Andy Burnham thinks Tony Blair is missing something, and he is being too polite to say it is a few screws. He thinks that the former prime minister’s essay published on Wednesday morning fails to take account of the declining living standards that many people have experienced since the financial crisis of 2008/09. It is this frustration, he says, which is driving anger on the streets of Makerfield and elsewhere, and you can’t win an election unless you understand that. Burnham asserts that Britain has been on the wrong, neoliberal path for the past 40 years; a period which of course includes Blair’s own time in office.
But Burnham himself appears to be missing something, too. He complains about the past 40 years of economic policy – by which I think he really means 47 years, since Margaret Thatcher won the 1979 general election. Yet the stagnation in living standards he cites began only 17 or 18 years ago. What happened in the first 30 years of Burnham’s miserable era of neoliberalism? There were years of very substantial economic growth and increase in living standards. Burnham surely can’t be serious that UK households were better off in the 1970s than they are now. These were years when housing was cheap but many still lived in near-slum conditions, when inflation was rapidly eating away at earnings and savings, when luxuries such as foreign holidays were a rarity.
Neoliberalism, if that is what you want to call free markets and an enterprise economy, transformed Britain from a country of industrial decline to one of economic dynamism. It is possible to argue that economic growth between 1979 and 2008 was imbalanced, too reliant on the service sector and that governments of both colours were too relaxed about the decline of manufacturing, chemicals and so on. It is also true that Burnham’s beloved EU would have stood in the way of the interventionist industrial policies which he seems to favour. That is why the left were the biggest Eurosceptics in the 1980s; they saw the EU as a neoliberal project.
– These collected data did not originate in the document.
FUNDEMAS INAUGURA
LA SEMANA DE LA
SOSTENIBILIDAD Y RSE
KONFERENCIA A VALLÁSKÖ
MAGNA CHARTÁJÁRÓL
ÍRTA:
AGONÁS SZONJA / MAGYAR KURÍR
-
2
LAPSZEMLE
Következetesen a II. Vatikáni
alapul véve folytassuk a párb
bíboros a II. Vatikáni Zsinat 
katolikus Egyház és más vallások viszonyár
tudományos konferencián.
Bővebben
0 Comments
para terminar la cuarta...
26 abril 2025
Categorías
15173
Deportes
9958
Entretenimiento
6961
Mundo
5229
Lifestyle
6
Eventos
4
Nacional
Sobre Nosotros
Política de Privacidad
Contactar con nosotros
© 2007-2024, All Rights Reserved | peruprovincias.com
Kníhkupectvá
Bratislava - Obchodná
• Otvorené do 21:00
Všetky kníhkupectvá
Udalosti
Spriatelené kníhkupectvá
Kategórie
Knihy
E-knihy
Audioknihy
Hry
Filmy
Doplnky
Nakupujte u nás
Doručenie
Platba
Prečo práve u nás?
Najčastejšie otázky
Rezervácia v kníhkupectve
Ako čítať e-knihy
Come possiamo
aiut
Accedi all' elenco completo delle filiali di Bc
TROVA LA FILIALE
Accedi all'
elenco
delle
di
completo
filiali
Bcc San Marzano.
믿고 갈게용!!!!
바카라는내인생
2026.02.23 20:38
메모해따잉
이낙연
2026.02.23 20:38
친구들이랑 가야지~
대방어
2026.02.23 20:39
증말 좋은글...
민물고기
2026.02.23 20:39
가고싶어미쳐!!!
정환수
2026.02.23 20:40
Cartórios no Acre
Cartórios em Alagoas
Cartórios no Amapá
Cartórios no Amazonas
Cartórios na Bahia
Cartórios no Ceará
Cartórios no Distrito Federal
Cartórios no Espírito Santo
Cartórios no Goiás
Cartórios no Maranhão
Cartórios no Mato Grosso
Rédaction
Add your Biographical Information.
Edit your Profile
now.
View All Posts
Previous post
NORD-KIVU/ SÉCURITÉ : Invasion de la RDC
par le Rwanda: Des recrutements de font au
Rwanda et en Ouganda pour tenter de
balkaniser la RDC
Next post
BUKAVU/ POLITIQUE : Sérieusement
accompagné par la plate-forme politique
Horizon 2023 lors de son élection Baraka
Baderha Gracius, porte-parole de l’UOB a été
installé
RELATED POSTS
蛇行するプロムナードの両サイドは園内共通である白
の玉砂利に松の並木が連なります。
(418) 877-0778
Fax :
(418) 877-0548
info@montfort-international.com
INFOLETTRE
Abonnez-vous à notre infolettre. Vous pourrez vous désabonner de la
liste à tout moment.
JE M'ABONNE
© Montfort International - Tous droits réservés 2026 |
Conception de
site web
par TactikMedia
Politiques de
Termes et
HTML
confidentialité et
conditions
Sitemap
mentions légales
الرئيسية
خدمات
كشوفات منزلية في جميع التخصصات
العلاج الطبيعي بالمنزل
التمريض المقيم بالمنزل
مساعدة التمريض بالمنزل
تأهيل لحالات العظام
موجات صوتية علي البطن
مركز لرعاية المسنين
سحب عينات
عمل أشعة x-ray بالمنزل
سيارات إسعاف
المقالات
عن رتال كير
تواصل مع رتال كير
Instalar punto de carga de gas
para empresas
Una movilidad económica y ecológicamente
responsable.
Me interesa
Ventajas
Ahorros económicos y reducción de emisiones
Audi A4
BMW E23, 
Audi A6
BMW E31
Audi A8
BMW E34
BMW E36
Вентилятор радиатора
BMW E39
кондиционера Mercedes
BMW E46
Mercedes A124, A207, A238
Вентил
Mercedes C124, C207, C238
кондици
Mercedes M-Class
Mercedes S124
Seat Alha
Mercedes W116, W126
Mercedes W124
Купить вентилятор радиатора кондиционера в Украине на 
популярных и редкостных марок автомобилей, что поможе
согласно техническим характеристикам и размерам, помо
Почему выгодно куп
But what is wrong is Burnham’s assertion that wealth has not ‘trickled down’ to the poor. Wages have grown strongly at the bottom end thanks in part to Blair’s national minimum wage. But increasing the minimum wage only worked so long as productivity was increasing. We can see now the job-destroying power of a minimum wage which runs ahead of what productivity can sustain.
Why did productivity, and with it living standards, stall after the 2008/09 crisis? There is no obvious answer, but there are several possible contributory factors. Mass migration made employers lazy: it was too easy for them to employ cheap labour and fail to invest in labour-saving technology. In 2009, the Equality Act limited the ability of businesses to employ who they really wanted and led to that lamentable feature of modern life, the diversity hire. I don’t see Burnham seeking to put that right.
Burnham cites as an example of how he wants the economy to operate an investment by the Greater Manchester Authority in a business park. I don’t know much about the project he mentions, but there are several other councils, such as Croydon, which have gone broke over investments in commercial property. It seems a dodgy basis on which to build an economy. Blair, who has a far more sceptical view of what the state could and should involve itself in – and honed that view after the embarrassment of the Millennium Dome – has a rather healthier view of what enriches a country.